● **TASK OBJECTIVE**
Copy out the entries that follow exactly, leaving out the pictures.

Rendered images with source text:
<<<<
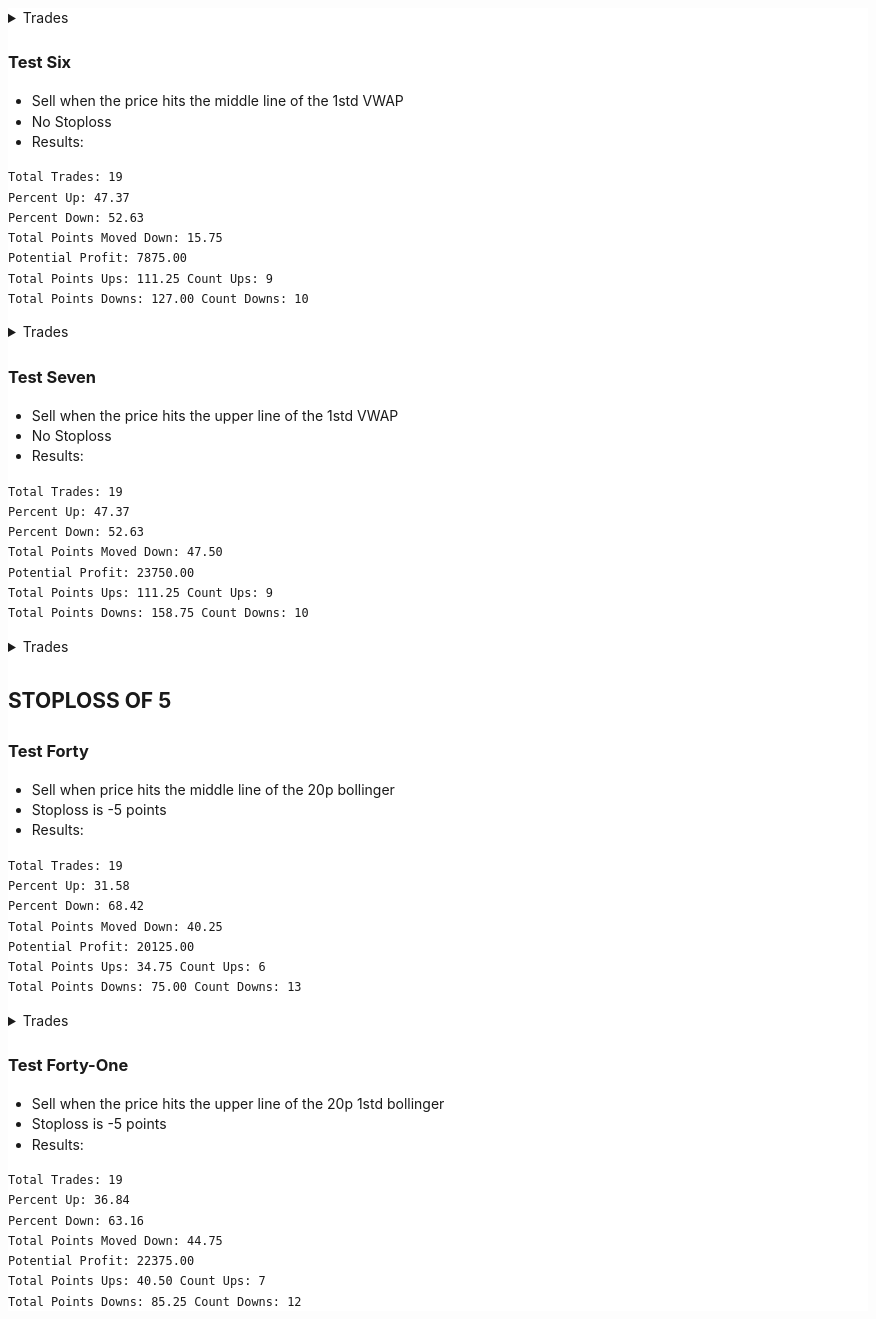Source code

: <details><summary>Trades</summary></details>

### Test Six
* Sell when the price hits the middle line of the 1std VWAP
* No Stoploss
* Results:
```
Total Trades: 19
Percent Up: 47.37
Percent Down: 52.63
Total Points Moved Down: 15.75
Potential Profit: 7875.00
Total Points Ups: 111.25 Count Ups: 9
Total Points Downs: 127.00 Count Downs: 10
```

<details><summary>Trades</summary></details>

### Test Seven
* Sell when the price hits the upper line of the 1std VWAP
* No Stoploss
* Results:
```
Total Trades: 19
Percent Up: 47.37
Percent Down: 52.63
Total Points Moved Down: 47.50
Potential Profit: 23750.00
Total Points Ups: 111.25 Count Ups: 9
Total Points Downs: 158.75 Count Downs: 10
```

<details><summary>Trades</summary></details>

## STOPLOSS OF 5

### Test Forty
* Sell when price hits the middle line of the 20p bollinger
* Stoploss is -5 points
* Results:
```
Total Trades: 19
Percent Up: 31.58
Percent Down: 68.42
Total Points Moved Down: 40.25
Potential Profit: 20125.00
Total Points Ups: 34.75 Count Ups: 6
Total Points Downs: 75.00 Count Downs: 13
```

<details><summary>Trades</summary></details>

### Test Forty-One
* Sell when the price hits the upper line of the 20p 1std bollinger
* Stoploss is -5 points
* Results:
```
Total Trades: 19
Percent Up: 36.84
Percent Down: 63.16
Total Points Moved Down: 44.75
Potential Profit: 22375.00
Total Points Ups: 40.50 Count Ups: 7
Total Points Downs: 85.25 Count Downs: 12
```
>>>>
● **EXERCISE ANSWER**
Source code

: <details><summary>Trades</summary></details>

### Test Six
* Sell when the price hits the middle line of the 1std VWAP
* No Stoploss
* Results:
```
Total Trades: 19
Percent Up: 47.37
Percent Down: 52.63
Total Points Moved Down: 15.75
Potential Profit: 7875.00
Total Points Ups: 111.25 Count Ups: 9
Total Points Downs: 127.00 Count Downs: 10
```

<details><summary>Trades</summary></details>

### Test Seven
* Sell when the price hits the upper line of the 1std VWAP
* No Stoploss
* Results:
```
Total Trades: 19
Percent Up: 47.37
Percent Down: 52.63
Total Points Moved Down: 47.50
Potential Profit: 23750.00
Total Points Ups: 111.25 Count Ups: 9
Total Points Downs: 158.75 Count Downs: 10
```

<details><summary>Trades</summary></details>

## STOPLOSS OF 5

### Test Forty
* Sell when price hits the middle line of the 20p bollinger
* Stoploss is -5 points
* Results:
```
Total Trades: 19
Percent Up: 31.58
Percent Down: 68.42
Total Points Moved Down: 40.25
Potential Profit: 20125.00
Total Points Ups: 34.75 Count Ups: 6
Total Points Downs: 75.00 Count Downs: 13
```

<details><summary>Trades</summary></details>

### Test Forty-One
* Sell when the price hits the upper line of the 20p 1std bollinger
* Stoploss is -5 points
* Results:
```
Total Trades: 19
Percent Up: 36.84
Percent Down: 63.16
Total Points Moved Down: 44.75
Potential Profit: 22375.00
Total Points Ups: 40.50 Count Ups: 7
Total Points Downs: 85.25 Count Downs: 12
```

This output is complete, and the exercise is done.